Saber disso pode, inclusive, favorecer o tratamento de pacientes com essas características. Mori relata que o laboratório onde atua vem testando fármacos que eliminam as células senescentes em modelos animais com resultados positivos.

"São os chamados fármacos senolíticos, que conseguem eliminar as células senescentes de modelos animais, estender o tempo de vida, proteger contra doenças cardiovasculares, osteoporose, osteoartrite, e agora vem sendo testados em humanos", completa. Além da eliminação das células envelhecidas, os senolíticos também reduzem a carga viral de uma célula – e no contexto da Covid-19, poderiam, eventualmente, serem usados como parte do tratamento em pacientes idosos e entre os com obesidade.

Outros impactos da obesidade

O estudo em desenvolvimento na Unicamp é, até o momento, apenas uma hipótese. Mas o impacto da Covid-19 entre pessoas com excesso de peso e obesidade é uma realidade nas Unidades de Terapia Intensiva pelo Brasil e pelo mundo.

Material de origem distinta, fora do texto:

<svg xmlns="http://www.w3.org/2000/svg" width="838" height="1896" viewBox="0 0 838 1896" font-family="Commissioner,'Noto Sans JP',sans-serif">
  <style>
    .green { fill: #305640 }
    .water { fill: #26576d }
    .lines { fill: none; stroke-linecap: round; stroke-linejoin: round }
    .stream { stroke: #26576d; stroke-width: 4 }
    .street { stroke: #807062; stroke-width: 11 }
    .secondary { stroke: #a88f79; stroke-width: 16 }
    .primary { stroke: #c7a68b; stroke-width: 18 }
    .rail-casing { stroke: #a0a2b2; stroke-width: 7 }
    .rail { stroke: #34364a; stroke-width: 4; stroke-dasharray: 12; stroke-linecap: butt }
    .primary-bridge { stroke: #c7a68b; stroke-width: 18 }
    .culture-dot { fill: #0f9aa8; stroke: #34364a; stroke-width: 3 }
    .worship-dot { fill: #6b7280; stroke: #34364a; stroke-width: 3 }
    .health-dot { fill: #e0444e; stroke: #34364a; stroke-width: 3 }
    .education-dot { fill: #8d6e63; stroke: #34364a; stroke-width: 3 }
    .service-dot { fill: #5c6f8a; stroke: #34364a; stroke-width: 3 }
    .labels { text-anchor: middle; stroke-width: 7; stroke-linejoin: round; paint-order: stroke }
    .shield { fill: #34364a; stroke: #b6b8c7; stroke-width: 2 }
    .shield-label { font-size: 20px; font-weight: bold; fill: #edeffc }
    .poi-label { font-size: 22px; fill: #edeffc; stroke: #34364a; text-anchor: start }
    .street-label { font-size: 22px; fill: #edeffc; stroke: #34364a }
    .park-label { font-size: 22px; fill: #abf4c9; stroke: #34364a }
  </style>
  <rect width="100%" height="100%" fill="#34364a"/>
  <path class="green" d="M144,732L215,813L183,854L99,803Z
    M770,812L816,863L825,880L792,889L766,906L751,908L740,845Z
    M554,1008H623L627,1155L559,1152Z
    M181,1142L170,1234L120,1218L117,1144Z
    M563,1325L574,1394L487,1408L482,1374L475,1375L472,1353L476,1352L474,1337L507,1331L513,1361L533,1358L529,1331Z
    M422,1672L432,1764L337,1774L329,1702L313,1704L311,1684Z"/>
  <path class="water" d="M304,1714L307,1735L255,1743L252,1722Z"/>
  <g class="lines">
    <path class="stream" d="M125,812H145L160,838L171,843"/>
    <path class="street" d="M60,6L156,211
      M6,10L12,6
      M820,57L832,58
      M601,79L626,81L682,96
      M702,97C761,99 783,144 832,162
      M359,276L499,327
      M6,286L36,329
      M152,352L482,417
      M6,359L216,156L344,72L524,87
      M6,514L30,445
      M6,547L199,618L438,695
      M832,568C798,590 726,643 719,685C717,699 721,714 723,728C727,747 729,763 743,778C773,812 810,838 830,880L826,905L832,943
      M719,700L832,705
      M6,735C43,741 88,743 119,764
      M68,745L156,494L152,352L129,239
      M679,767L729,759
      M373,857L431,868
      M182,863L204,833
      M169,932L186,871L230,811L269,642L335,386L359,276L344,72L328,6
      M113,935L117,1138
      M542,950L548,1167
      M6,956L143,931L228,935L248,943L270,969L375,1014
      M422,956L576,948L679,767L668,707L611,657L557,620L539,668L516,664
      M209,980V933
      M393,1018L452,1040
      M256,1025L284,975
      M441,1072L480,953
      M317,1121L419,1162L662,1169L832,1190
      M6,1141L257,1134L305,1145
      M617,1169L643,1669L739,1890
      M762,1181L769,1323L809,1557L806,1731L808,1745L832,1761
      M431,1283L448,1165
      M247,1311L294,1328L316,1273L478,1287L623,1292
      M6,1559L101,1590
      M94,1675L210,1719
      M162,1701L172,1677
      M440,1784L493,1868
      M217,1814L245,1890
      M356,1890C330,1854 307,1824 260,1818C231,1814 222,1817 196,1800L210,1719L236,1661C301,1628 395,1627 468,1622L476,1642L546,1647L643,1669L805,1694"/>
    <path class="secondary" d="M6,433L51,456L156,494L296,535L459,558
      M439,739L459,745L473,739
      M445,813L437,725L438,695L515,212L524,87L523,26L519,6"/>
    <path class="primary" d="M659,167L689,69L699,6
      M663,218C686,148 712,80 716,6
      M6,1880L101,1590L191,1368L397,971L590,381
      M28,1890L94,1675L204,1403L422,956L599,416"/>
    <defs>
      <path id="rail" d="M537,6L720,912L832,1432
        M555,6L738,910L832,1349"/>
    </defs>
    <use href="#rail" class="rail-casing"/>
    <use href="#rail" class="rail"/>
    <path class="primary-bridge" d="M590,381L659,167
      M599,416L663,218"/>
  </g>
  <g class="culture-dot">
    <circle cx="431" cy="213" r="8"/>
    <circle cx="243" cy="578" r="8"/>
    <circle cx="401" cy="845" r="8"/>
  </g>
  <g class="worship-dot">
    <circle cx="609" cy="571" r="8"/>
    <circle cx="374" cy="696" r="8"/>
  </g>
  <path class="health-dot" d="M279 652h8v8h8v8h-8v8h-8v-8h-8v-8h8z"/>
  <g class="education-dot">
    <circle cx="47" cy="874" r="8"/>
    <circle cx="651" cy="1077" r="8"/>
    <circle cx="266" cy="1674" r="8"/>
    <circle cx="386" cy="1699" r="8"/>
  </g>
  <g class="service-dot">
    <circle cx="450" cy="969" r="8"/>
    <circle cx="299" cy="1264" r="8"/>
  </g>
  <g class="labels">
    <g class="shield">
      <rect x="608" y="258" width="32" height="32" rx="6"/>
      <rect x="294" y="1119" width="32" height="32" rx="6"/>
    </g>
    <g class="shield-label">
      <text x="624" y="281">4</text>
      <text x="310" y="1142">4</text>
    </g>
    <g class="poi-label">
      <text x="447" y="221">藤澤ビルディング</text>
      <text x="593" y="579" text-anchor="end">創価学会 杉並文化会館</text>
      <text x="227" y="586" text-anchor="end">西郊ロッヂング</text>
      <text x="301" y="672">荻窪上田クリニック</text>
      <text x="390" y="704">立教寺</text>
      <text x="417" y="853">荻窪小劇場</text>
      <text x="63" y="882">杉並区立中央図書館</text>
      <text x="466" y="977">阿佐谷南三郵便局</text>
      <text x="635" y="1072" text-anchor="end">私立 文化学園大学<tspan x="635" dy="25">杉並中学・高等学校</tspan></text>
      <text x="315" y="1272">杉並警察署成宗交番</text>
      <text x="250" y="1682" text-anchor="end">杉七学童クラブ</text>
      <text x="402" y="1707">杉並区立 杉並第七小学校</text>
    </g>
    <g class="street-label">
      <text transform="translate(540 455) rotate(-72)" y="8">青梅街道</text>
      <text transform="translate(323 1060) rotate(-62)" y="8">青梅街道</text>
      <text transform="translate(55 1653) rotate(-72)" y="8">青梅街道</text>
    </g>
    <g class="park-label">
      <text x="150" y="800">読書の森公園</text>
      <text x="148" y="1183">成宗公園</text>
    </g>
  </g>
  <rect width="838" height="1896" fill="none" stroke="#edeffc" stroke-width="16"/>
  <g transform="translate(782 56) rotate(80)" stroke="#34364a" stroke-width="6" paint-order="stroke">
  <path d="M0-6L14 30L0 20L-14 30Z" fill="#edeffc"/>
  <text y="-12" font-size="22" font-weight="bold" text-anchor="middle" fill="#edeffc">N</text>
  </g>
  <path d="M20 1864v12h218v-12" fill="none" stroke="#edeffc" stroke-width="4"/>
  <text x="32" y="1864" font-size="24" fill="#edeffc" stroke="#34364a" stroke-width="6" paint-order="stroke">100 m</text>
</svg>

E essa situação não é exclusiva do novo coronavírus, de acordo com Marcio Mancini, médico endocrinologista chefe do grupo de obesidade do Hospital das Clínicas da Faculdade de Medicina da USP e diretor nacional da Sociedade Brasileira de Endocrinologia e Metabologia (SBEM). "A maioria dos pacientes que necessitam de ventilação mecânica apresenta excesso de peso e obesidade. É um fator de risco conhecido para uma infecção mais grave, e isso já foi documentado na pandemia da influenza A, do tipo H1N1, que ocorreu em 2009. Pacientes com obesidade, então, tinham maior risco de gravidade da doença. O mesmo está sendo observado na Sars-Cov-2, em pacientes internados nas UTIs", relata.

Para além de uma explicação única, Mancini relembra outros fatores que podem dar luz às complicações vivenciadas por esse grupo de pacientes. Segundo o especialista:

  • Apneia do sono: o problema respiratório leva a uma queda de oxigênio no sangue e também pode ser um complicador entre aqueles que desenvolvem sintomas da Covid-19.
  • Tromboembolismo pulmonar: sabe-se hoje que a Covid-19 favorece quadros de trombose e de trombosembolia pulmonar [coágulos que deslocam ao pulmão]. Pessoas com obesidade têm uma redução do volume dos pulmões, em função da presença de gordura do abdome, que comprime o diafragma, segundo Mancini.
  • Doenças associadas: a obesidade favorece o surgimento de outras doenças associadas que, por si, também aumentam o risco de quadros graves da Covid-19, como diabete, hipertensão, entre outros problemas cardíacos.
  • Inflamação: o tecido adiposo produz uma substância, chamada de citocina, que leva a um aumento na inflamação do corpo. O mesmo tecido também produz substâncias que aumentam a coagulação. Esses são dois fenômenos observados nos quadros graves da Covid-19, que são a tempestade de citocinas (reação do organismo à infecção), e a coagulação de pequenos vasos próximos dos alvéolos pulmonares.
  • Imunidade comprometida: entre pessoas com obesidade, o sistema imunológico pode ser comprometido, particularmente em um tipo de célula chamada de NK – natural killer, ou exterminadoras naturais. "São células que reconhecem células estranhas ao corpo. Ela os reconhece e muitas vezes os destrói em um primeiro contato, antes de a pessoa desenvolver anticorpos. São essas células que podem identificar uma célula pré-neoplásica e prevenir um tumor", exemplifica Mancini.

Sobre o estudo da Unicamp, o endocrinologista vê como uma explicação importante, que precisa ser estudada. "É uma explicação, e como hoje não temos um tratamento para o vírus, mas tratamos os sintomas, essa questão do reservatório viral leva a uma explicação importante", comenta.